Sedation of anxious children undergoing dental treatment

Eastman Dental Institute, Department of Paediatric Dentistry, 256 Gray's Inn Rd, London, UK, WC1X 8LD.
Cochrane database of systematic reviews (Online) (Impact Factor: 5.94). 02/2006; DOI: 10.1002/14651858.CD003877.pub3
Source: PubMed

ABSTRACT Anxiety about dental treatment or behaviour management problems can be a barrier to its uptake in children. Sedation can be used to relieve anxiety and manage behaviour, unfortunately it is difficult to determine from published research which agents, dosages and techniques are effective.
To evaluate the relative efficacy of the various conscious sedation techniques and dosages for behaviour management in paediatric dentistry.

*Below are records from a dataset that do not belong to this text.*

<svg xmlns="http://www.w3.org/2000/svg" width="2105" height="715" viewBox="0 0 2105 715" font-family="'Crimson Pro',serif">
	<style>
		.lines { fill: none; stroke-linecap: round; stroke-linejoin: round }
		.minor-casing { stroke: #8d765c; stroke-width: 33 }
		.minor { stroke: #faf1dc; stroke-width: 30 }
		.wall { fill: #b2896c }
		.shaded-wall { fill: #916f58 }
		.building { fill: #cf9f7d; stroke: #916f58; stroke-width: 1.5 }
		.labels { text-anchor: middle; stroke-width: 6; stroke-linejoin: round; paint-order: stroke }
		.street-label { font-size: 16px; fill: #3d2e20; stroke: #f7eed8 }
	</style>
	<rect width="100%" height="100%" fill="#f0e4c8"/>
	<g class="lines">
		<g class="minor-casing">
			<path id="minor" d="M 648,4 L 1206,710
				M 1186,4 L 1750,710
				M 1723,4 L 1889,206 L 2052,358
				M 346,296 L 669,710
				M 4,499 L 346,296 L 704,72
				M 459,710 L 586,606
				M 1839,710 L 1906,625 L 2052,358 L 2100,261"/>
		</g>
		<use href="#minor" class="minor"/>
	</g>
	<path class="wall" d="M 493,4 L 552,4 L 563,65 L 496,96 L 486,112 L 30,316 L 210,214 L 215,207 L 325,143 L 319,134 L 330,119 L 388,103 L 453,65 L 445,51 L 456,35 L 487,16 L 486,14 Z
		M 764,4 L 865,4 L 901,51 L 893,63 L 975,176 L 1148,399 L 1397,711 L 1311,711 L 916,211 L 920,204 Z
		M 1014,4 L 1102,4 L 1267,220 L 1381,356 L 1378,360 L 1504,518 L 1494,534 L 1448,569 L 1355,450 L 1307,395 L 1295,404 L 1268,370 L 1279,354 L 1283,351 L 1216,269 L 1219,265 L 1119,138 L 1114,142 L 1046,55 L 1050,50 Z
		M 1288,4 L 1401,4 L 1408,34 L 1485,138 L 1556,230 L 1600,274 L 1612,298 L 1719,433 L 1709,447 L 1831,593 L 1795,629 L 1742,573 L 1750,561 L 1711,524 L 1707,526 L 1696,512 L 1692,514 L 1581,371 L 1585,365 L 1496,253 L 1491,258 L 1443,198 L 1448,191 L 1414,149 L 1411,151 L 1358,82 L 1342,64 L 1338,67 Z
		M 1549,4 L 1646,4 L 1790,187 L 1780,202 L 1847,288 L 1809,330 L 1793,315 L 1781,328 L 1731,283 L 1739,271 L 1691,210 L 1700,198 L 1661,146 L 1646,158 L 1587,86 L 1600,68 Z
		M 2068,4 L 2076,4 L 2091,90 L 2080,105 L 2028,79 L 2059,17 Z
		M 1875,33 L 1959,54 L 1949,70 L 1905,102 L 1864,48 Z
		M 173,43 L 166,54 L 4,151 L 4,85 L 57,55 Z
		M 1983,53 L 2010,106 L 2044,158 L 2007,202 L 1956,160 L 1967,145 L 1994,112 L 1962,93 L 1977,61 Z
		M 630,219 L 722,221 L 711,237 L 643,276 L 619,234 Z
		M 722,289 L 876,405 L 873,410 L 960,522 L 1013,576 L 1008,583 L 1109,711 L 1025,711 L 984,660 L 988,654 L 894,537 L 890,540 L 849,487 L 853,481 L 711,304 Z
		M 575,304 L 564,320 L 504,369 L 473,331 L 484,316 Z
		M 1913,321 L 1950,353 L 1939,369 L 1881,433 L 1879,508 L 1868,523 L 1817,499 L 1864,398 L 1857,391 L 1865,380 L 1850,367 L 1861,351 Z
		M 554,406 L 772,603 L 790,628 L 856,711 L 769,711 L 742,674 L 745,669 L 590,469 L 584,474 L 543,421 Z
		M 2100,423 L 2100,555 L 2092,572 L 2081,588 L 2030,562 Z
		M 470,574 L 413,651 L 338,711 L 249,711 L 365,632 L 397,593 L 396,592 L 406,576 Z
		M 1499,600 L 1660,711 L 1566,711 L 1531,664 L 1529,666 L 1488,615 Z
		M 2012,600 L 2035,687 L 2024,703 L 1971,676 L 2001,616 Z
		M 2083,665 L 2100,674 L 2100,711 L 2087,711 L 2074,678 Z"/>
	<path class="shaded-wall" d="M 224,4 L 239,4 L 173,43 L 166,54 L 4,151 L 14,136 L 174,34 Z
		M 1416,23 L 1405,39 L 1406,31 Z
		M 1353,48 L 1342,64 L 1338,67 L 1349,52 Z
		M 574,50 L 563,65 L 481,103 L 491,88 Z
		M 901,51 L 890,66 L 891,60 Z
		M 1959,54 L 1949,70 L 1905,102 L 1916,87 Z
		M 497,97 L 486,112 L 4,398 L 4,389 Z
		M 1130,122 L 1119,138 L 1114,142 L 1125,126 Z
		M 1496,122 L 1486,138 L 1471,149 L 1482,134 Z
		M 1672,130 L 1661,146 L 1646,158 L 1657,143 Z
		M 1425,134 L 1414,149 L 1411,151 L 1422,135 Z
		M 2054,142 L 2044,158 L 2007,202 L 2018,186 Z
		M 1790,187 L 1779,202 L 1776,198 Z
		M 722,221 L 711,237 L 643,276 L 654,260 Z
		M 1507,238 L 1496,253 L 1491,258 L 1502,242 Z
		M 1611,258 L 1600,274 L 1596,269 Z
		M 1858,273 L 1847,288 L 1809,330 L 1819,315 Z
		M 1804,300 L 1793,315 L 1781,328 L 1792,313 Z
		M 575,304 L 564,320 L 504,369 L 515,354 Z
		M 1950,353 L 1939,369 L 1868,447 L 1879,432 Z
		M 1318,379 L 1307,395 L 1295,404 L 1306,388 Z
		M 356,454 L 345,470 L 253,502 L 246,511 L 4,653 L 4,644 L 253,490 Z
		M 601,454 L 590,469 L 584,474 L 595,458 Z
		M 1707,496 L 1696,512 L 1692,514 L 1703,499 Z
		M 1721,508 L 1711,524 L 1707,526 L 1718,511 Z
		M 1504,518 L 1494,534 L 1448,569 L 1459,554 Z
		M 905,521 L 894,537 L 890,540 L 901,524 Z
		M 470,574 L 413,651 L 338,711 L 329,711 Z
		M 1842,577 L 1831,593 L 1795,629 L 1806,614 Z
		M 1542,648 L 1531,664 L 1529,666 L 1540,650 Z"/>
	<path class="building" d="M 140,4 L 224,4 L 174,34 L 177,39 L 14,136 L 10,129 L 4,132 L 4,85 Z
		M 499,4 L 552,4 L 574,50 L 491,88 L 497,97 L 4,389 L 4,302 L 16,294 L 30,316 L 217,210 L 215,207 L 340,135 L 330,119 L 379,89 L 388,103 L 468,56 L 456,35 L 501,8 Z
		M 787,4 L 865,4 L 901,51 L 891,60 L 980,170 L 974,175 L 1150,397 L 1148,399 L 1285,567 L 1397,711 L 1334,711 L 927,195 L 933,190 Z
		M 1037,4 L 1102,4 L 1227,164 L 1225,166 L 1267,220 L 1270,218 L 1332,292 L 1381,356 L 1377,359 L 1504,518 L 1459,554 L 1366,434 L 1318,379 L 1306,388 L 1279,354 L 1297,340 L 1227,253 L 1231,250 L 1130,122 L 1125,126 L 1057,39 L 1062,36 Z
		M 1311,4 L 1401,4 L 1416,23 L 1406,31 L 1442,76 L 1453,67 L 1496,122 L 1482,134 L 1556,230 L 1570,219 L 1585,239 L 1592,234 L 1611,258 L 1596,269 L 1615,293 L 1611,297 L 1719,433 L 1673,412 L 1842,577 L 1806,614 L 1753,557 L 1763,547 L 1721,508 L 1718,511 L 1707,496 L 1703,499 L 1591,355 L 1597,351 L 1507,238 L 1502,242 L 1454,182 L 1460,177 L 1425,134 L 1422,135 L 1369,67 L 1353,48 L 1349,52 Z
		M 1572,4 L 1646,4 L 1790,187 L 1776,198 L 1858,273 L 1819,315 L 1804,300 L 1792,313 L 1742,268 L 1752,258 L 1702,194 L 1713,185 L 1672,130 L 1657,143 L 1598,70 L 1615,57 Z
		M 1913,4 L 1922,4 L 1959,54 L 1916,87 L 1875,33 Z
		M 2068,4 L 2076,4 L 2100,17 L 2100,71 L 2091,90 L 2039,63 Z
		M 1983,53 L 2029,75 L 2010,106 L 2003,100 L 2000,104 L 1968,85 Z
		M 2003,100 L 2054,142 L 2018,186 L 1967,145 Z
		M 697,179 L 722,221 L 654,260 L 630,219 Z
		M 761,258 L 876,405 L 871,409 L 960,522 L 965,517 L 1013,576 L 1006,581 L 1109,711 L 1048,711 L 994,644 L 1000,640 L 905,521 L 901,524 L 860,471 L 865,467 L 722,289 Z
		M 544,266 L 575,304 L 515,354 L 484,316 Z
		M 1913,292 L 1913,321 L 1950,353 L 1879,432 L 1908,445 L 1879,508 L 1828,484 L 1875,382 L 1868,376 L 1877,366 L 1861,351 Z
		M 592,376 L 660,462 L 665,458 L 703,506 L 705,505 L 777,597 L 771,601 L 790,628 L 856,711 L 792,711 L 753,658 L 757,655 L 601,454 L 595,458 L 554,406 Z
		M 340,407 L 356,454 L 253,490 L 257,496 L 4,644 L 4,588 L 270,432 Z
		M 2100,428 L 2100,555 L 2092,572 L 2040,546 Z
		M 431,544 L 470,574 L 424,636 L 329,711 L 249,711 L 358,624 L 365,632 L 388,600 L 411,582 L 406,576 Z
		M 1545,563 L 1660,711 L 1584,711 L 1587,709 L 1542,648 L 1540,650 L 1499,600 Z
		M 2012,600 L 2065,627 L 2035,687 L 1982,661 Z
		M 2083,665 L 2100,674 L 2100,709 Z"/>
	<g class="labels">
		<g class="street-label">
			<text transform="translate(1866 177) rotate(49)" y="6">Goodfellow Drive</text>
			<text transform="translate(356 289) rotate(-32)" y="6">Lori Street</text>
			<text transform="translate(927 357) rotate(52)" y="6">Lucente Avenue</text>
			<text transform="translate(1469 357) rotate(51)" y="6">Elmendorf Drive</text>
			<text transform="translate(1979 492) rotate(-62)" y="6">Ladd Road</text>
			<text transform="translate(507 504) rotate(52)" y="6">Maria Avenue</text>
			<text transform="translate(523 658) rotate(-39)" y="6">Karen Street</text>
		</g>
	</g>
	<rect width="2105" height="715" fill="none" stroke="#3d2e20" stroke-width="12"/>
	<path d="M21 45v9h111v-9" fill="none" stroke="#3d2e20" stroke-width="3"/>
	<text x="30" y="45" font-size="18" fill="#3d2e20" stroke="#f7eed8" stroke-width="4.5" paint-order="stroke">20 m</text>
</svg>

Computerised: MEDLINE, PubMed, EMBASE, Cochrane Central Register of Controlled Trials, Dissertation Abstracts, SIGLE, the World Wide Web (Google) and the Community of Science Database were searched for relevant trials and references up to December 2004. Reference lists from relevant articles were scanned and the authors contacted to identify trials and obtain additional information. There were no language restrictions. Trials pre-1966 were not searched.
Studies were selected if they met the following criteria: randomised controlled trials of conscious sedation comparing two or more drugs/techniques/placebo undertaken by the dentist or one of the dental team in anxious children up to 16 years of age.
Information regarding methods, participants, interventions and outcome measures and results were independently extracted, in duplicate, by two authors. Authors of trials were contacted for details of randomisation and withdrawals and a quality assessment was carried out not using any formal scoring system. The Cochrane Oral Health Group statistical guidelines were followed.
Sixty-one studies were included with 3246 subjects in total. Overall quality of studies was found to be disappointing with poor reporting often the main problem. Data reported could not be easily aggregated into groups to facilitate description of results. Meta-analysis of the available data was also not possible for the same reason. The variety of differing drug regimens compared made it difficult to isolate groups of studies that were sufficiently similar in design to allow sensible comparison. Where groups of studies could be isolated, then the differing outcome measures used made their meta-analysis impossible.
Review authors were not able to reach any definitive conclusion on which was the most effective drug or method of sedation used for anxious children. A list of proposed areas of study was described.